» **Task details**
Please update the rows starting at the line containing "Where does the" and ending after the line containing "Approximately how many", changing "series" to "line" and leaving everything else the same.

____ Task input

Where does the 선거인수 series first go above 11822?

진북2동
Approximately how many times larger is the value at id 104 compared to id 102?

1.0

________
____ Task input

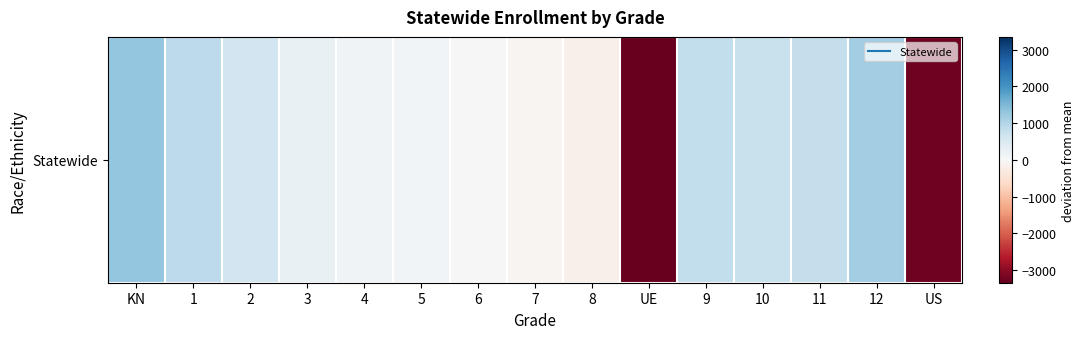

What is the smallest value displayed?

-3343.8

________

» **Response area**
Where does the 선거인수 line first go above 11822?

진북2동
Approximately how many times larger is the value at id 104 compared to id 102?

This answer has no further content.